Why good problem reports matter (and how they help you)New Post

Ian Connor
Jan 01, 2026By Ian Connor

When something doesn’t behave the way you expect, the fastest way for me to fix it is a good problem report.

I know this can sound like unnecessary bureaucracy. It can feel a bit like:

have you filled out your TPS report?

I promise it isn’t that.

Powston makes a decision every five minutes. That is 288 independent decisions per day. Each one is based on prices, forecasts, battery state, load, and constraints at that exact moment.

When a report says something like:

  • “It happened overnight”
  • “This has happened before”
  • “The battery didn’t discharge enough”

there is nothing concrete I can inspect. I cannot tell which decision you are referring to, or what you expected the system to do instead.

A good problem report answers one simple question:

Which interval do you think should have behaved differently, and how?

That is why the in-app bug report exists. It automatically captures:

  • The exact 5-minute interval
  • Prices and forecasts at that time
  • Battery SOC and power flows
  • The reason the system chose the action it did

With that information, I can do one of three useful things very quickly:

  • Confirm the behaviour was intentional and explain it clearly
  • Change the behaviour if the logic is wrong
  • Improve the app messaging so the confusion doesn’t happen again

Emails with vague descriptions do not give me that leverage. The app does.

If you want to reason about or control behaviour at the interval level yourself, that is exactly what Hacker Mode is for. If you just want the system to work well and improve over time, detailed problem reports are how that happens.
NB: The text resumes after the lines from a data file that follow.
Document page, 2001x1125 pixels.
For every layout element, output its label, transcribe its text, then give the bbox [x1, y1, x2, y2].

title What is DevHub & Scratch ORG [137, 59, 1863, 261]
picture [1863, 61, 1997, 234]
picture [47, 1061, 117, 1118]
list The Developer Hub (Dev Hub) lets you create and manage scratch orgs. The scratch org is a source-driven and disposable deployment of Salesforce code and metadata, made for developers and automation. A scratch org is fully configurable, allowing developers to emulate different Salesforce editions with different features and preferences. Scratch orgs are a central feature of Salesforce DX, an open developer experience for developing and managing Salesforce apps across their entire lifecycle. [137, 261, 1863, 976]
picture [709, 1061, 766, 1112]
They are not busywork. They are how the product gets better for everyone.

PS: We personally read every problem report. Replies may feel “GPT-like” or a little nerdy. That’s to help translate code fixes and explain complex 5-minute decisions clearly, and we tend to think in intervals and edge cases. A human still reviews every report, and they directly feed into behaviour changes or better in-app explanations. Eventually, we want to expose the support model in the app, but for now we filter the responses to ensure they are accurate.